The primary issue in the case was how to interpret a “resulting loss” clause within the faulty construction exclusion.  It stated, “We will not pay for loss or damage caused by [faulty construction].  But if loss or damage by a Covered Cause of Loss results, we will pay for that resulting loss or damage.”  “In other words,” said the Court, “if faulty workmanship causes a covered peril to occur and that covered peril results in loss or damage, the loss or damage will be covered.”  The policyholder (who AGC was supporting) argued that damage to the roof of its building was covered because faultily-constructed sleepers had allowed condensation to build up in the roof cavity, damaging the roof assembly.  The insurance company argued that the damage was excluded because the policy stated that damage “[would] be considered to have been caused by an excluded event if the occurrence of that event . . . initiate[d] a sequence of events that result[ed] in loss or damage, regardless of the nature of any intermediate or final event in that sequence.”  That is, because faulty construction initiated the chain of events that led to the damage, the damage was excluded, regardless of whether “condensation” had a role.

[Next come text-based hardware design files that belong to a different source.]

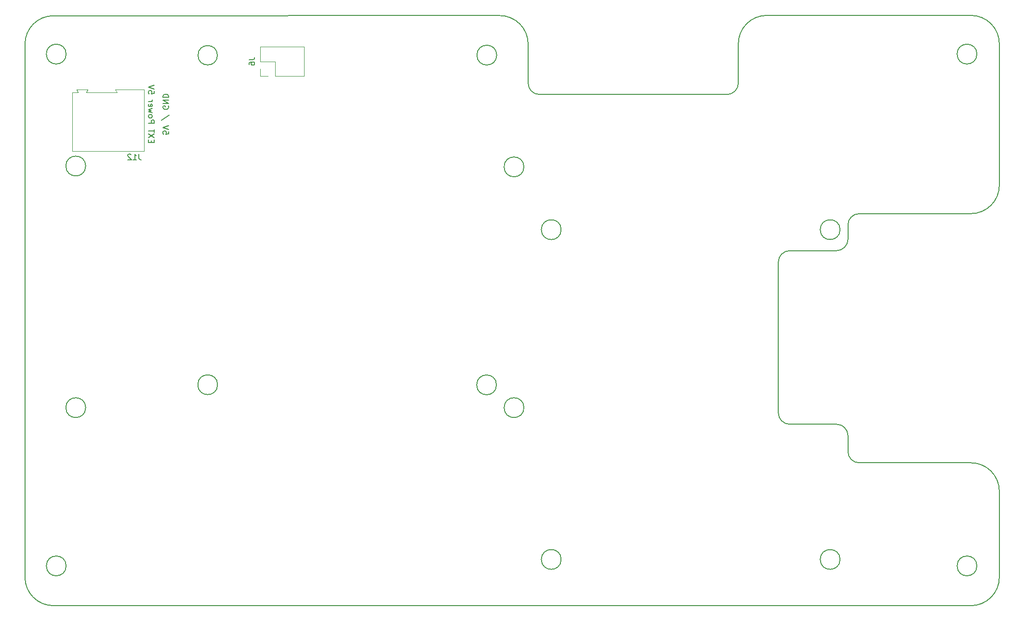
<source format=gbr>
%TF.GenerationSoftware,KiCad,Pcbnew,(6.0.6)*%
%TF.CreationDate,2022-07-08T10:44:38+02:00*%
%TF.ProjectId,norns_fork,6e6f726e-735f-4666-9f72-6b2e6b696361,V2*%
%TF.SameCoordinates,Original*%
%TF.FileFunction,Legend,Bot*%
%TF.FilePolarity,Positive*%
%FSLAX46Y46*%
G04 Gerber Fmt 4.6, Leading zero omitted, Abs format (unit mm)*
G04 Created by KiCad (PCBNEW (6.0.6)) date 2022-07-08 10:44:38*
%MOMM*%
%LPD*%
G01*
G04 APERTURE LIST*
%TA.AperFunction,Profile*%
%ADD10C,0.200000*%
%TD*%
%ADD11C,0.150000*%
%ADD12C,0.120000*%
G04 APERTURE END LIST*
D10*
X54898757Y-36329557D02*
X51345231Y-36329557D01*
X46345230Y-135080000D02*
G75*
G03*
X51345231Y-140080000I5000000J0D01*
G01*
X129190050Y-101251336D02*
G75*
G03*
X129190050Y-101251336I-1740060J0D01*
G01*
X136750000Y-50180957D02*
X169682342Y-50180957D01*
X51345231Y-140080000D02*
X59900000Y-140080000D01*
X134011141Y-62909400D02*
G75*
G03*
X134011141Y-62909400I-1741410J0D01*
G01*
X217545231Y-119953960D02*
X217545231Y-135080000D01*
X140555410Y-131951800D02*
G75*
G03*
X140555410Y-131951800I-1741410J0D01*
G01*
X217545231Y-66131713D02*
X217545231Y-41268982D01*
X178717040Y-106170860D02*
G75*
G03*
X180717000Y-108170860I2000060J60D01*
G01*
X188942909Y-77646960D02*
X180717000Y-77646960D01*
X192942909Y-71131709D02*
G75*
G03*
X190942909Y-73131713I-109J-1999891D01*
G01*
X54898757Y-36329557D02*
X129747928Y-36298538D01*
X129232210Y-43254160D02*
G75*
G03*
X129232210Y-43254160I-1741410J0D01*
G01*
X46345231Y-41329557D02*
X46345231Y-135080000D01*
X217545240Y-119953960D02*
G75*
G03*
X212545231Y-114953960I-5000040J-40D01*
G01*
X57011131Y-105259400D02*
G75*
G03*
X57011131Y-105259400I-1741410J0D01*
G01*
X53580000Y-43071200D02*
G75*
G03*
X53580000Y-43071200I-1740000J0D01*
G01*
X57011131Y-62759400D02*
G75*
G03*
X57011131Y-62759400I-1741410J0D01*
G01*
X51345231Y-36329561D02*
G75*
G03*
X46345231Y-41329557I9J-5000009D01*
G01*
X53580000Y-133088800D02*
G75*
G03*
X53580000Y-133088800I-1740000J0D01*
G01*
X189554000Y-131951800D02*
G75*
G03*
X189554000Y-131951800I-1740000J0D01*
G01*
X190942909Y-110170860D02*
X190942909Y-112953960D01*
X80190000Y-101220000D02*
G75*
G03*
X80190000Y-101220000I-1740000J0D01*
G01*
X213600000Y-133088800D02*
G75*
G03*
X213600000Y-133088800I-1740000J0D01*
G01*
X217545218Y-41268982D02*
G75*
G03*
X212545231Y-36268982I-5000018J-18D01*
G01*
X134011131Y-105259400D02*
G75*
G03*
X134011131Y-105259400I-1741410J0D01*
G01*
X169682342Y-50180942D02*
G75*
G03*
X171682342Y-48180957I58J1999942D01*
G01*
X140555410Y-73951760D02*
G75*
G03*
X140555410Y-73951760I-1741410J0D01*
G01*
X212545231Y-71131731D02*
G75*
G03*
X217545231Y-66131713I-131J5000131D01*
G01*
X134750043Y-48180957D02*
G75*
G03*
X136750000Y-50180957I2000057J57D01*
G01*
X190942840Y-112953960D02*
G75*
G03*
X192942909Y-114953960I2000060J60D01*
G01*
X189555410Y-73951760D02*
G75*
G03*
X189555410Y-73951760I-1741410J0D01*
G01*
X134750000Y-41298538D02*
X134750000Y-48180957D01*
X59900000Y-140080000D02*
X212545231Y-140080000D01*
X212545231Y-140079931D02*
G75*
G03*
X217545231Y-135080000I-31J5000031D01*
G01*
X180717000Y-77646900D02*
G75*
G03*
X178717000Y-79646960I0J-2000000D01*
G01*
X80152939Y-43280000D02*
G75*
G03*
X80152939Y-43280000I-1702939J0D01*
G01*
X176682342Y-36269042D02*
G75*
G03*
X171682342Y-41268982I-42J-4999958D01*
G01*
X190942909Y-73131713D02*
X190942909Y-75646960D01*
X171682342Y-48180957D02*
X171682342Y-41268982D01*
X188942909Y-77647009D02*
G75*
G03*
X190942909Y-75646960I-9J2000009D01*
G01*
X134750062Y-41298538D02*
G75*
G03*
X129747928Y-36298538I-4999962J38D01*
G01*
X178717000Y-79646960D02*
X178717000Y-106170860D01*
X176682342Y-36268982D02*
X212545231Y-36268982D01*
X213601410Y-43071200D02*
G75*
G03*
X213601410Y-43071200I-1741410J0D01*
G01*
X192942909Y-114953960D02*
X212545231Y-114953960D01*
X180717000Y-108170860D02*
X188942909Y-108170860D01*
X212545231Y-71131713D02*
X192942909Y-71131713D01*
X190942840Y-110170860D02*
G75*
G03*
X188942909Y-108170860I-1999940J60D01*
G01*
D11*
X68575228Y-58597180D02*
X68575228Y-58263847D01*
X68051419Y-58120990D02*
X68051419Y-58597180D01*
X69051419Y-58597180D01*
X69051419Y-58120990D01*
X69051419Y-57787657D02*
X68051419Y-57120990D01*
X69051419Y-57120990D02*
X68051419Y-57787657D01*
X69051419Y-56882895D02*
X69051419Y-56311466D01*
X68051419Y-56597180D02*
X69051419Y-56597180D01*
X68051419Y-55216228D02*
X69051419Y-55216228D01*
X69051419Y-54835276D01*
X69003800Y-54740038D01*
X68956180Y-54692419D01*
X68860942Y-54644800D01*
X68718085Y-54644800D01*
X68622847Y-54692419D01*
X68575228Y-54740038D01*
X68527609Y-54835276D01*
X68527609Y-55216228D01*
X68051419Y-54073371D02*
X68099038Y-54168609D01*
X68146657Y-54216228D01*
X68241895Y-54263847D01*
X68527609Y-54263847D01*
X68622847Y-54216228D01*
X68670466Y-54168609D01*
X68718085Y-54073371D01*
X68718085Y-53930514D01*
X68670466Y-53835276D01*
X68622847Y-53787657D01*
X68527609Y-53740038D01*
X68241895Y-53740038D01*
X68146657Y-53787657D01*
X68099038Y-53835276D01*
X68051419Y-53930514D01*
X68051419Y-54073371D01*
X68718085Y-53406704D02*
X68051419Y-53216228D01*
X68527609Y-53025752D01*
X68051419Y-52835276D01*
X68718085Y-52644800D01*
X68099038Y-51882895D02*
X68051419Y-51978133D01*
X68051419Y-52168609D01*
X68099038Y-52263847D01*
X68194276Y-52311466D01*
X68575228Y-52311466D01*
X68670466Y-52263847D01*
X68718085Y-52168609D01*
X68718085Y-51978133D01*
X68670466Y-51882895D01*
X68575228Y-51835276D01*
X68479990Y-51835276D01*
X68384752Y-52311466D01*
X68051419Y-51406704D02*
X68718085Y-51406704D01*
X68527609Y-51406704D02*
X68622847Y-51359085D01*
X68670466Y-51311466D01*
X68718085Y-51216228D01*
X68718085Y-51120990D01*
X69051419Y-49549561D02*
X69051419Y-50025752D01*
X68575228Y-50073371D01*
X68622847Y-50025752D01*
X68670466Y-49930514D01*
X68670466Y-49692419D01*
X68622847Y-49597180D01*
X68575228Y-49549561D01*
X68479990Y-49501942D01*
X68241895Y-49501942D01*
X68146657Y-49549561D01*
X68099038Y-49597180D01*
X68051419Y-49692419D01*
X68051419Y-49930514D01*
X68099038Y-50025752D01*
X68146657Y-50073371D01*
X69051419Y-49216228D02*
X68051419Y-48882895D01*
X69051419Y-48549561D01*
X71591419Y-56644800D02*
X71591419Y-57120990D01*
X71115228Y-57168609D01*
X71162847Y-57120990D01*
X71210466Y-57025752D01*
X71210466Y-56787657D01*
X71162847Y-56692419D01*
X71115228Y-56644800D01*
X71019990Y-56597180D01*
X70781895Y-56597180D01*
X70686657Y-56644800D01*
X70639038Y-56692419D01*
X70591419Y-56787657D01*
X70591419Y-57025752D01*
X70639038Y-57120990D01*
X70686657Y-57168609D01*
X71591419Y-56311466D02*
X70591419Y-55978133D01*
X71591419Y-55644800D01*
X71639038Y-53835276D02*
X70353323Y-54692419D01*
X71543800Y-52216228D02*
X71591419Y-52311466D01*
X71591419Y-52454323D01*
X71543800Y-52597180D01*
X71448561Y-52692419D01*
X71353323Y-52740038D01*
X71162847Y-52787657D01*
X71019990Y-52787657D01*
X70829514Y-52740038D01*
X70734276Y-52692419D01*
X70639038Y-52597180D01*
X70591419Y-52454323D01*
X70591419Y-52359085D01*
X70639038Y-52216228D01*
X70686657Y-52168609D01*
X71019990Y-52168609D01*
X71019990Y-52359085D01*
X70591419Y-51740038D02*
X71591419Y-51740038D01*
X70591419Y-51168609D01*
X71591419Y-51168609D01*
X70591419Y-50692419D02*
X71591419Y-50692419D01*
X71591419Y-50454323D01*
X71543800Y-50311466D01*
X71448561Y-50216228D01*
X71353323Y-50168609D01*
X71162847Y-50120990D01*
X71019990Y-50120990D01*
X70829514Y-50168609D01*
X70734276Y-50216228D01*
X70639038Y-50311466D01*
X70591419Y-50454323D01*
X70591419Y-50692419D01*
%TO.C,J12*%
X66369523Y-60662380D02*
X66369523Y-61376666D01*
X66417142Y-61519523D01*
X66512380Y-61614761D01*
X66655238Y-61662380D01*
X66750476Y-61662380D01*
X65369523Y-61662380D02*
X65940952Y-61662380D01*
X65655238Y-61662380D02*
X65655238Y-60662380D01*
X65750476Y-60805238D01*
X65845714Y-60900476D01*
X65940952Y-60948095D01*
X64988571Y-60757619D02*
X64940952Y-60710000D01*
X64845714Y-60662380D01*
X64607619Y-60662380D01*
X64512380Y-60710000D01*
X64464761Y-60757619D01*
X64417142Y-60852857D01*
X64417142Y-60948095D01*
X64464761Y-61090952D01*
X65036190Y-61662380D01*
X64417142Y-61662380D01*
%TO.C,J6*%
X85692378Y-44029663D02*
X86406664Y-44029663D01*
X86549521Y-43982044D01*
X86644759Y-43886806D01*
X86692378Y-43743949D01*
X86692378Y-43648711D01*
X85692378Y-44934425D02*
X85692378Y-44743949D01*
X85739998Y-44648711D01*
X85787617Y-44601092D01*
X85930474Y-44505854D01*
X86120950Y-44458235D01*
X86501902Y-44458235D01*
X86597140Y-44505854D01*
X86644759Y-44553473D01*
X86692378Y-44648711D01*
X86692378Y-44839187D01*
X86644759Y-44934425D01*
X86597140Y-44982044D01*
X86501902Y-45029663D01*
X86263807Y-45029663D01*
X86168569Y-44982044D01*
X86120950Y-44934425D01*
X86073331Y-44839187D01*
X86073331Y-44648711D01*
X86120950Y-44553473D01*
X86168569Y-44505854D01*
X86263807Y-44458235D01*
D12*
%TO.C,J12*%
X57350000Y-49295000D02*
X57100000Y-49795000D01*
X54700000Y-60145000D02*
X54700000Y-49795000D01*
X55400000Y-49295000D02*
X57300000Y-49295000D01*
X57300000Y-49295000D02*
X57350000Y-49295000D01*
X67300000Y-49295000D02*
X67300000Y-60145000D01*
X57100000Y-49795000D02*
X62500000Y-49795000D01*
X54700000Y-49795000D02*
X55650000Y-49795000D01*
X62200000Y-49295000D02*
X67300000Y-49295000D01*
X62500000Y-49795000D02*
X62200000Y-49295000D01*
X55650000Y-49795000D02*
X55400000Y-49295000D01*
X67300000Y-60145000D02*
X54700000Y-60145000D01*
%TO.C,J6*%
X87679998Y-41762997D02*
X95419998Y-41762997D01*
X87679998Y-41762997D02*
X87679998Y-44362997D01*
X87679998Y-44362997D02*
X90279998Y-44362997D01*
X87679998Y-45632997D02*
X87679998Y-46962997D01*
X90279998Y-46962997D02*
X95419998Y-46962997D01*
X95419998Y-41762997D02*
X95419998Y-46962997D01*
X90279998Y-44362997D02*
X90279998Y-46962997D01*
X87679998Y-46962997D02*
X89009998Y-46962997D01*
%TD*%
M02*

</source>
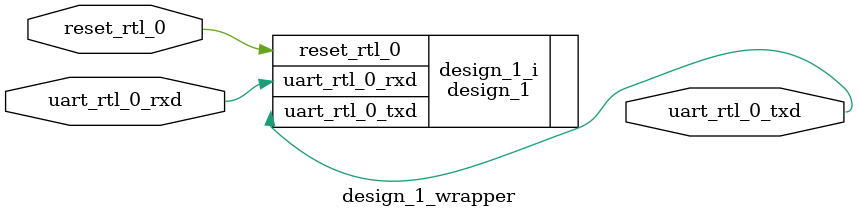
<source format=v>
`timescale 1 ps / 1 ps

module design_1_wrapper
   (reset_rtl_0,
    uart_rtl_0_rxd,
    uart_rtl_0_txd);
  input reset_rtl_0;
  input uart_rtl_0_rxd;
  output uart_rtl_0_txd;

  wire reset_rtl_0;
  wire uart_rtl_0_rxd;
  wire uart_rtl_0_txd;

  design_1 design_1_i
       (.reset_rtl_0(reset_rtl_0),
        .uart_rtl_0_rxd(uart_rtl_0_rxd),
        .uart_rtl_0_txd(uart_rtl_0_txd));
endmodule

</source>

The Supreme Court sided with the policyholder, ruling that if the policy did in fact cover “condensation” (it left that question to the trial court to decide), then the resulting loss clause would preserve coverage for the condensation damage that resulted from the faulty construction:

The parties agree that faulty workmanship exists here: failure to add enough space for adequate ventilation in the roof redesign and repair.  This faulty workmanship resulted in potentially covered perils (condensation and water vapor) causing loss (water-related damage to other parts of the roof).  If condensation and water vapor are new and distinct perils and the loss to the roof components (other than those defectively constructed) is a separate ensuing loss, the policy provides coverage, assuming condensation and water vapor are also covered perils.

In so holding, the Supreme Court rejected the insurer’s argument that a resulting loss clause does not apply to “natural consequences of an excluded peril,” or that the resulting loss cannot be a “natural and unavoidable byproduct” of the excluded peril.  The Court also noted that if the insurer did not want resulting losses to be covered, it could have simply drafted a faulty construction exclusion without a resulting loss clause: “Farmers could have drafted the policy differently to ensure that the entire causal chain resulting from an excluded peril would be excluded by not including a resulting loss exception . . . .”

The Gardens case is significant for AGC members because many builder’s risk policies contain the same resulting loss and “initiates” language at issue in that case.  For example, one of the builder’s risk cases cited in The Gardens involved the (covered) “collapse” of a concrete slab that was the result of (excluded) “faulty construction” of the underlying scaffolding.  Had the insurance company in The Gardens prevailed, that kind of resulting “collapse” loss—or even a resulting fire—would no longer be covered.  In short, the policyholder’s win in The Gardens preserved coverage for contractors under builder’s risk policies.